- WORK TO BE COMPLETED -
Word for word, give the records again, dropping any picture they hold.
"""
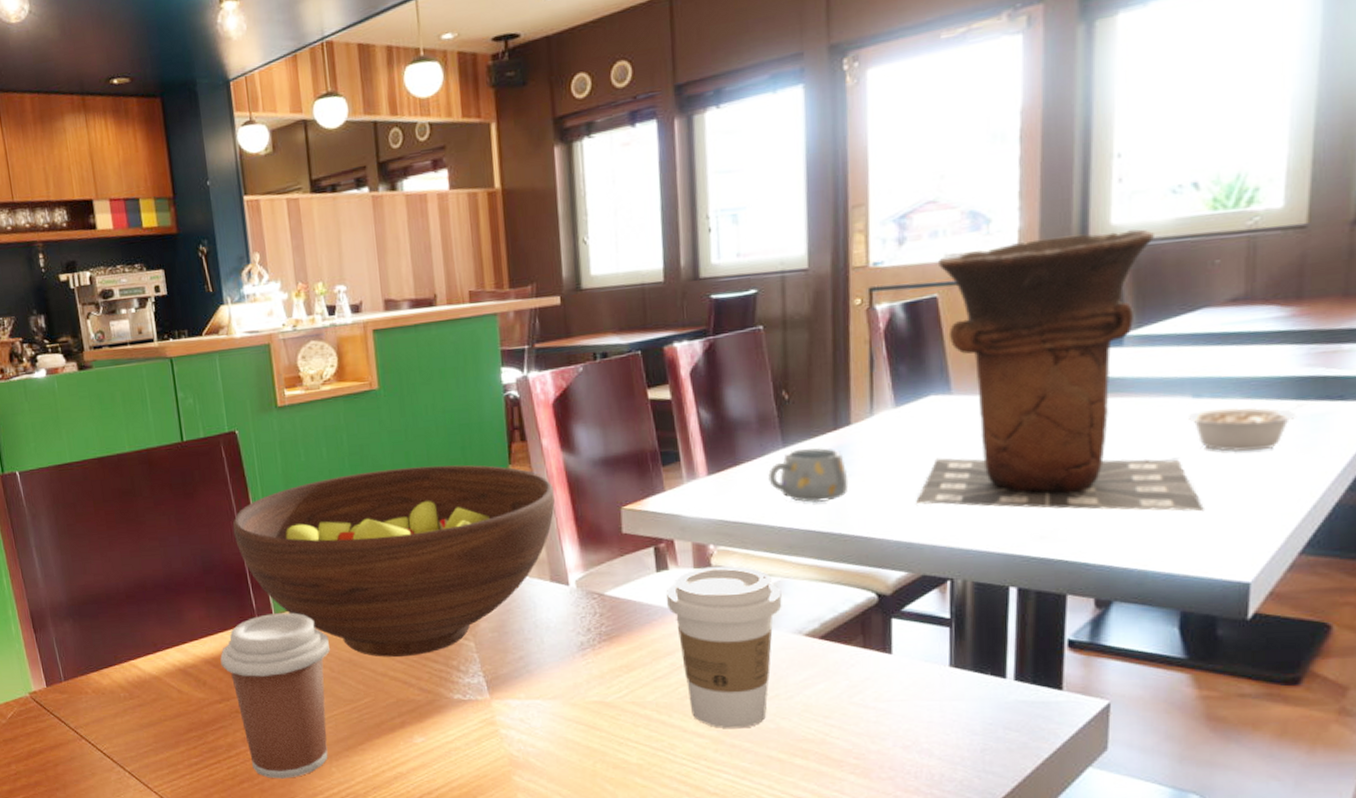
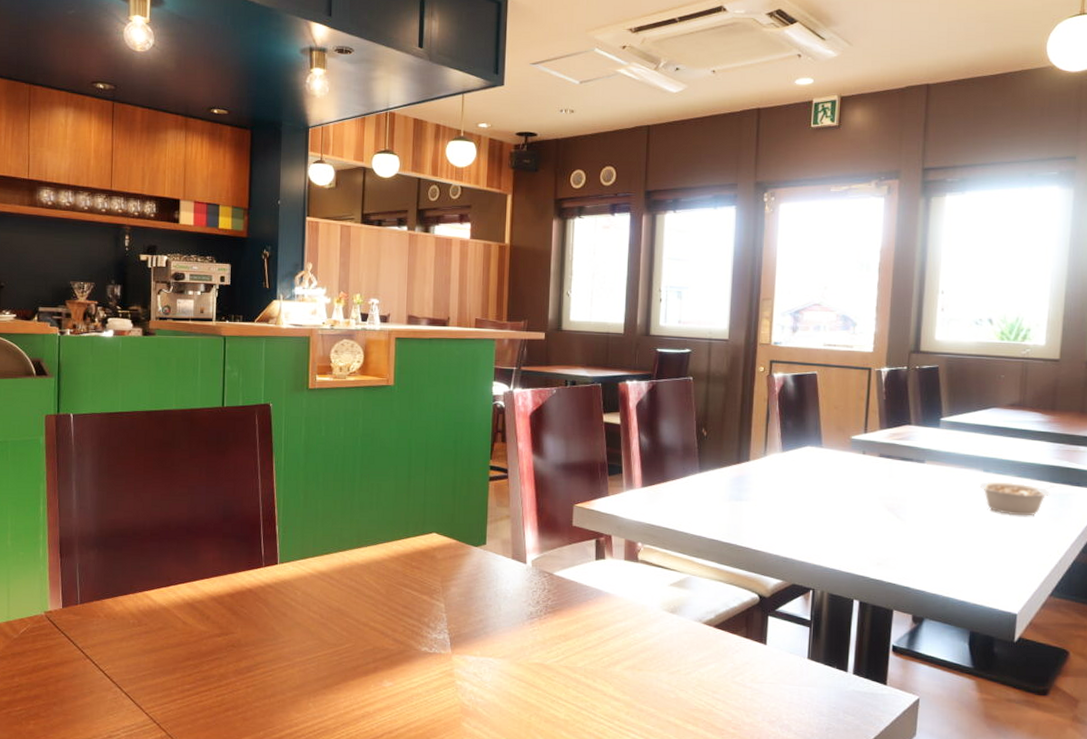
coffee cup: present [220,612,330,779] -> none [225,562,323,710]
fruit bowl: present [232,464,555,657] -> none [254,451,523,611]
coffee cup: present [666,565,782,729] -> none [600,560,689,696]
mug: present [768,448,849,504] -> none [687,474,745,519]
vase: present [916,229,1204,512] -> none [792,342,988,557]

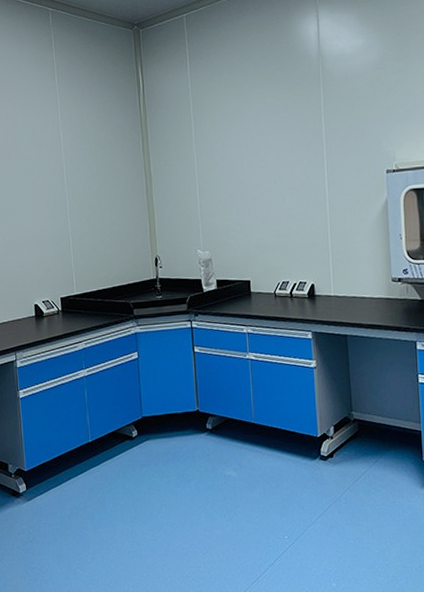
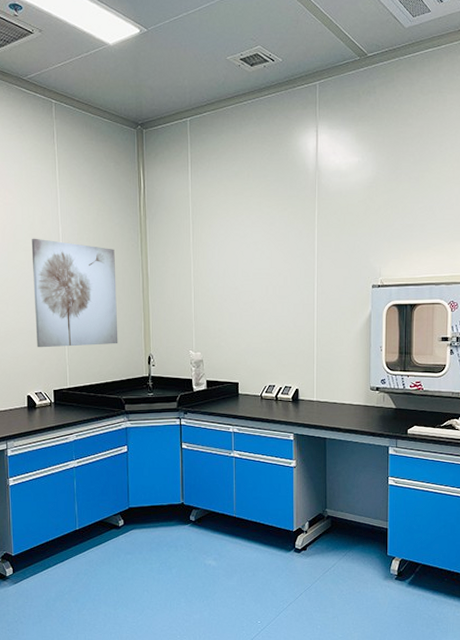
wall art: none [33,145,124,255] -> present [31,238,118,348]

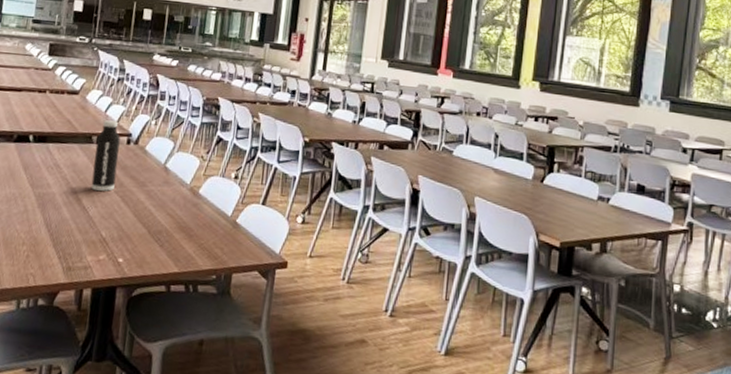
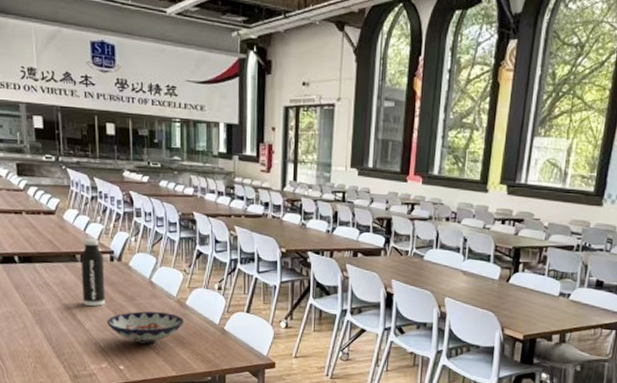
bowl: none [112,198,195,236] -> present [106,311,185,345]

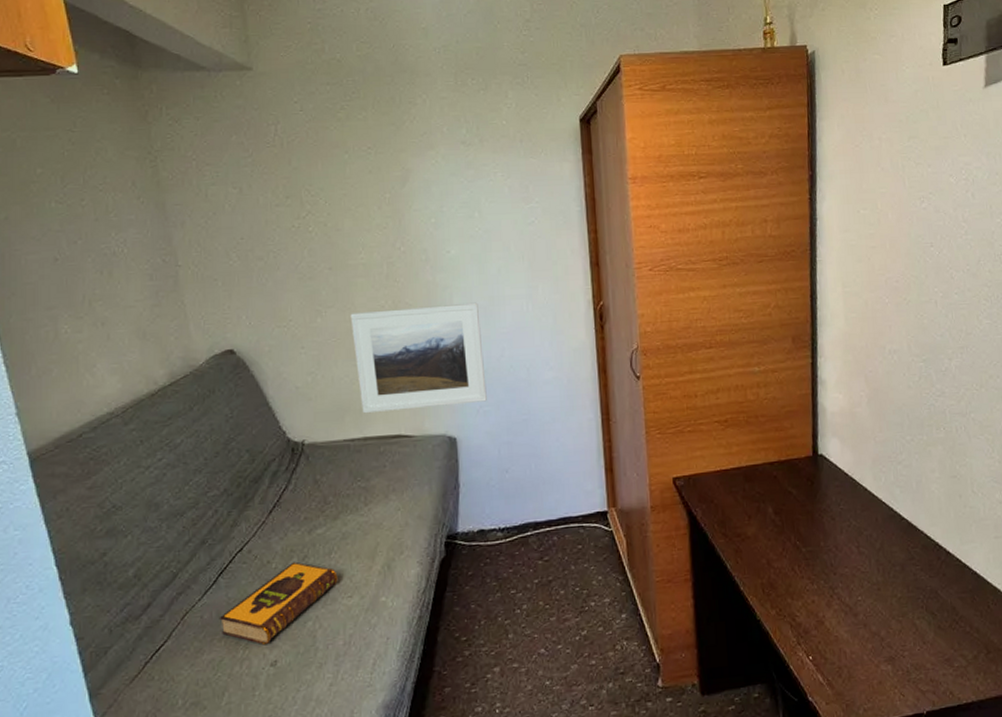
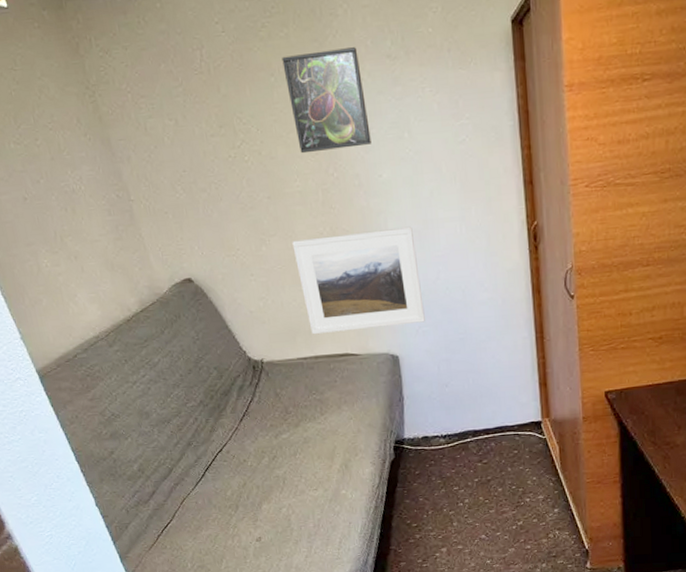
hardback book: present [219,561,338,646] -> none [210,460,304,526]
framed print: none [358,133,441,227] -> present [282,47,372,154]

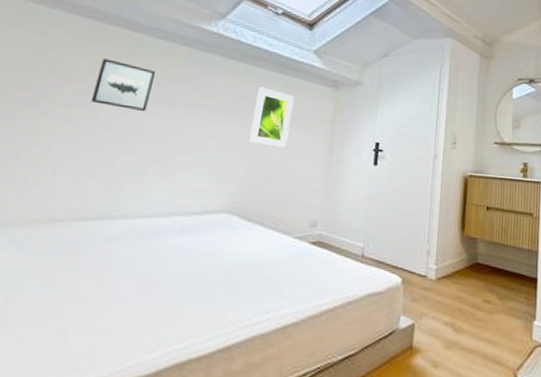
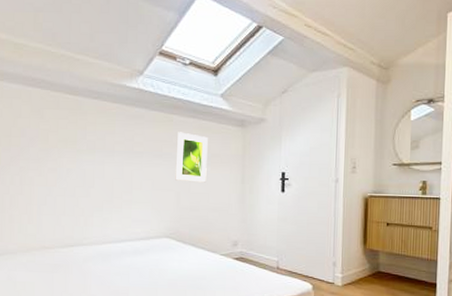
wall art: present [90,58,156,112] -> none [53,121,96,162]

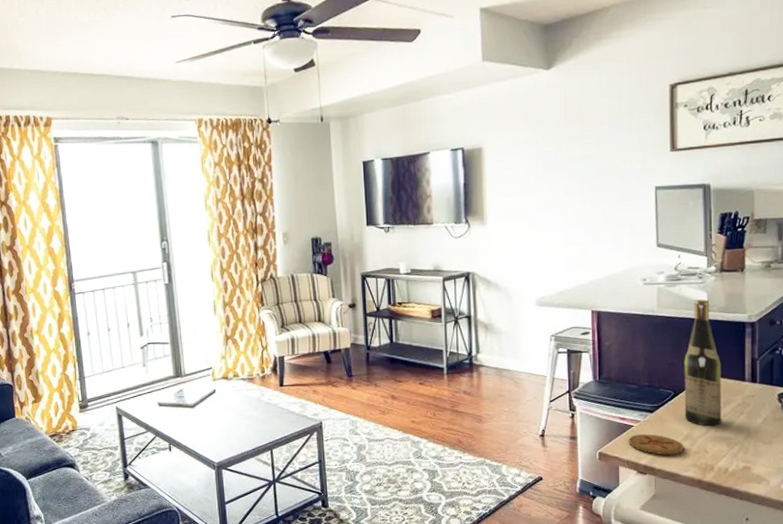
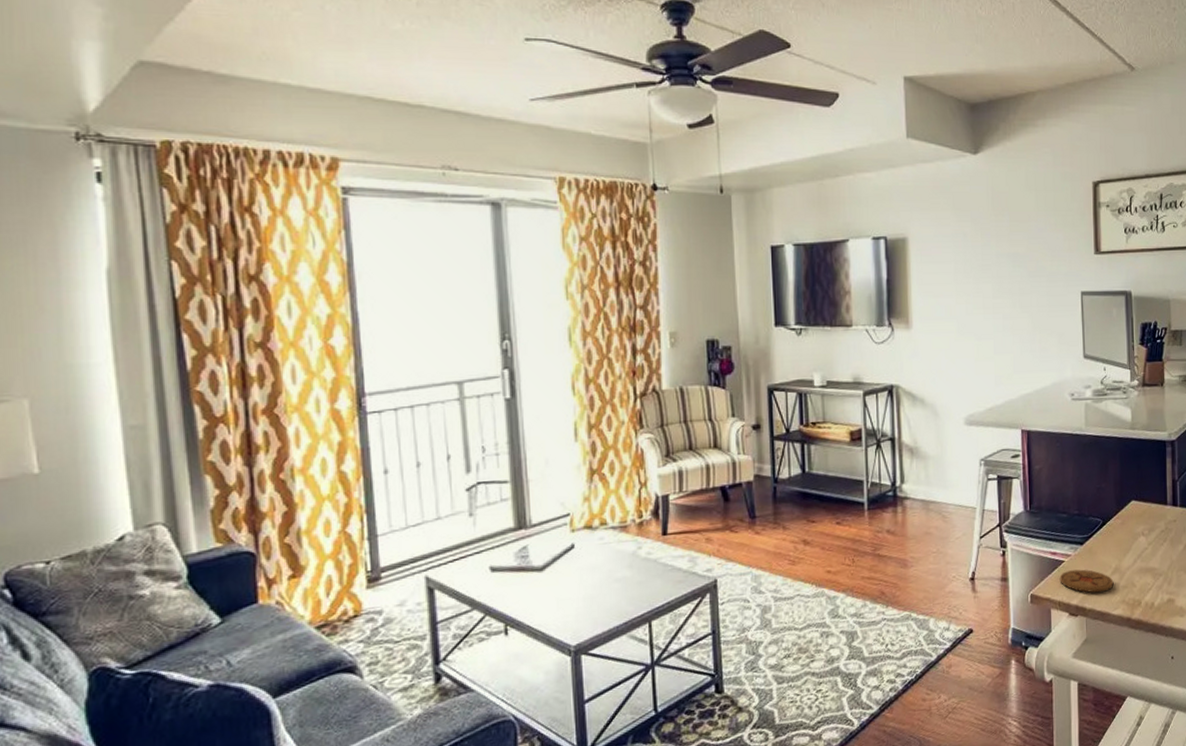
wine bottle: present [684,299,722,426] -> none [1111,416,1147,556]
"""
- ANSWER BOX -
coffee cup: present [220,612,330,779] -> none [225,562,323,710]
fruit bowl: present [232,464,555,657] -> none [254,451,523,611]
coffee cup: present [666,565,782,729] -> none [600,560,689,696]
mug: present [768,448,849,504] -> none [687,474,745,519]
vase: present [916,229,1204,512] -> none [792,342,988,557]

wall art: none [33,145,124,255] -> present [31,238,118,348]

bowl: none [112,198,195,236] -> present [106,311,185,345]

hardback book: present [219,561,338,646] -> none [210,460,304,526]
framed print: none [358,133,441,227] -> present [282,47,372,154]

wall art: present [90,58,156,112] -> none [53,121,96,162]

wine bottle: present [684,299,722,426] -> none [1111,416,1147,556]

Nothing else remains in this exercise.